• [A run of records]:
###

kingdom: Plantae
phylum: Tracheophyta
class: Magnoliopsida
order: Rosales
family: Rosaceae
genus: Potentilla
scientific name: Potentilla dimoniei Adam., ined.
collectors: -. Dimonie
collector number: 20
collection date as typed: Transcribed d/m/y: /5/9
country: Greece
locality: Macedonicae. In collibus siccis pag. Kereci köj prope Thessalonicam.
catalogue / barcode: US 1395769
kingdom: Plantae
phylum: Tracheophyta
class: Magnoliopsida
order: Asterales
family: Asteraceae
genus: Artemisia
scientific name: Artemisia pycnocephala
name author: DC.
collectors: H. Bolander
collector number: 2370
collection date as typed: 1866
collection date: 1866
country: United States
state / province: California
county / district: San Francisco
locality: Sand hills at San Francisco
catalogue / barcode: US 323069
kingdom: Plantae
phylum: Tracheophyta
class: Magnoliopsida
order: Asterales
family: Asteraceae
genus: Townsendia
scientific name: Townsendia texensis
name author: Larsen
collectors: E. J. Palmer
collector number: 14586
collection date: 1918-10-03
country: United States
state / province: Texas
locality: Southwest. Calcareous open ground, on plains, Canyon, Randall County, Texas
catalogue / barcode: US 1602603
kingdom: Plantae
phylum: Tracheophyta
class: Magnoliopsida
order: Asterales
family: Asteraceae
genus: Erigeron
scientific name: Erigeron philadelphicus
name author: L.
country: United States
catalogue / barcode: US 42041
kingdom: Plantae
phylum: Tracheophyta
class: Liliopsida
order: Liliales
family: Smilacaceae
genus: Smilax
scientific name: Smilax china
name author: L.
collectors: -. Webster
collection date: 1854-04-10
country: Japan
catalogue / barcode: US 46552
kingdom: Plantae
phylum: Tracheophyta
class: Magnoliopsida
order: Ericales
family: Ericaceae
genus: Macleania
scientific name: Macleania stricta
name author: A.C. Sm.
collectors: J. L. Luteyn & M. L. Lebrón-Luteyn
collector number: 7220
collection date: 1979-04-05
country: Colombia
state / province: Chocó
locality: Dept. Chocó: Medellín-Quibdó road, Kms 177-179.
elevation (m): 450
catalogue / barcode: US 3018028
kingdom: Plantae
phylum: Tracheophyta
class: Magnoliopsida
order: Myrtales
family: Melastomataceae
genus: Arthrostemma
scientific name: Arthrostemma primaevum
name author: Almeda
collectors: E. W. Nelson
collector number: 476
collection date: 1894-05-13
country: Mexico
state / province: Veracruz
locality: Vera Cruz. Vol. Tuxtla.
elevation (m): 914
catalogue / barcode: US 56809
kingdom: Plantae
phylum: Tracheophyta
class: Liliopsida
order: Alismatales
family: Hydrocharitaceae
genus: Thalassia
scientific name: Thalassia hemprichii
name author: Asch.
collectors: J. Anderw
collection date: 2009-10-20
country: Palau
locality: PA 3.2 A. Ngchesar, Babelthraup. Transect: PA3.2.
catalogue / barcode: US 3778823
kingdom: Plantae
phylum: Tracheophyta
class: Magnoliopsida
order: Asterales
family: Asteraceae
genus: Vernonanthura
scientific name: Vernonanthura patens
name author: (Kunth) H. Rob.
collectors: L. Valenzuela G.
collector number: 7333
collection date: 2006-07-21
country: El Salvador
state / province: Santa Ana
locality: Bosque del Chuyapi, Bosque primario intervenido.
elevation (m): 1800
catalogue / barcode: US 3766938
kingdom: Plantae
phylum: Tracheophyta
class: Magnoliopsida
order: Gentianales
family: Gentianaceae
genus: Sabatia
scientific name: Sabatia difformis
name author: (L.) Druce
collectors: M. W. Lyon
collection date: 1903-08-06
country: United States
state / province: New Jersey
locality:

###

Retype each of the lines above verbatim, keeping their order, wording and punctuation unchanged.

• [Finished exercise]:
kingdom: Plantae
phylum: Tracheophyta
class: Magnoliopsida
order: Rosales
family: Rosaceae
genus: Potentilla
scientific name: Potentilla dimoniei Adam., ined.
collectors: -. Dimonie
collector number: 20
collection date as typed: Transcribed d/m/y: /5/9
country: Greece
locality: Macedonicae. In collibus siccis pag. Kereci köj prope Thessalonicam.
catalogue / barcode: US 1395769
kingdom: Plantae
phylum: Tracheophyta
class: Magnoliopsida
order: Asterales
family: Asteraceae
genus: Artemisia
scientific name: Artemisia pycnocephala
name author: DC.
collectors: H. Bolander
collector number: 2370
collection date as typed: 1866
collection date: 1866
country: United States
state / province: California
county / district: San Francisco
locality: Sand hills at San Francisco
catalogue / barcode: US 323069
kingdom: Plantae
phylum: Tracheophyta
class: Magnoliopsida
order: Asterales
family: Asteraceae
genus: Townsendia
scientific name: Townsendia texensis
name author: Larsen
collectors: E. J. Palmer
collector number: 14586
collection date: 1918-10-03
country: United States
state / province: Texas
locality: Southwest. Calcareous open ground, on plains, Canyon, Randall County, Texas
catalogue / barcode: US 1602603
kingdom: Plantae
phylum: Tracheophyta
class: Magnoliopsida
order: Asterales
family: Asteraceae
genus: Erigeron
scientific name: Erigeron philadelphicus
name author: L.
country: United States
catalogue / barcode: US 42041
kingdom: Plantae
phylum: Tracheophyta
class: Liliopsida
order: Liliales
family: Smilacaceae
genus: Smilax
scientific name: Smilax china
name author: L.
collectors: -. Webster
collection date: 1854-04-10
country: Japan
catalogue / barcode: US 46552
kingdom: Plantae
phylum: Tracheophyta
class: Magnoliopsida
order: Ericales
family: Ericaceae
genus: Macleania
scientific name: Macleania stricta
name author: A.C. Sm.
collectors: J. L. Luteyn & M. L. Lebrón-Luteyn
collector number: 7220
collection date: 1979-04-05
country: Colombia
state / province: Chocó
locality: Dept. Chocó: Medellín-Quibdó road, Kms 177-179.
elevation (m): 450
catalogue / barcode: US 3018028
kingdom: Plantae
phylum: Tracheophyta
class: Magnoliopsida
order: Myrtales
family: Melastomataceae
genus: Arthrostemma
scientific name: Arthrostemma primaevum
name author: Almeda
collectors: E. W. Nelson
collector number: 476
collection date: 1894-05-13
country: Mexico
state / province: Veracruz
locality: Vera Cruz. Vol. Tuxtla.
elevation (m): 914
catalogue / barcode: US 56809
kingdom: Plantae
phylum: Tracheophyta
class: Liliopsida
order: Alismatales
family: Hydrocharitaceae
genus: Thalassia
scientific name: Thalassia hemprichii
name author: Asch.
collectors: J. Anderw
collection date: 2009-10-20
country: Palau
locality: PA 3.2 A. Ngchesar, Babelthraup. Transect: PA3.2.
catalogue / barcode: US 3778823
kingdom: Plantae
phylum: Tracheophyta
class: Magnoliopsida
order: Asterales
family: Asteraceae
genus: Vernonanthura
scientific name: Vernonanthura patens
name author: (Kunth) H. Rob.
collectors: L. Valenzuela G.
collector number: 7333
collection date: 2006-07-21
country: El Salvador
state / province: Santa Ana
locality: Bosque del Chuyapi, Bosque primario intervenido.
elevation (m): 1800
catalogue / barcode: US 3766938
kingdom: Plantae
phylum: Tracheophyta
class: Magnoliopsida
order: Gentianales
family: Gentianaceae
genus: Sabatia
scientific name: Sabatia difformis
name author: (L.) Druce
collectors: M. W. Lyon
collection date: 1903-08-06
country: United States
state / province: New Jersey
locality:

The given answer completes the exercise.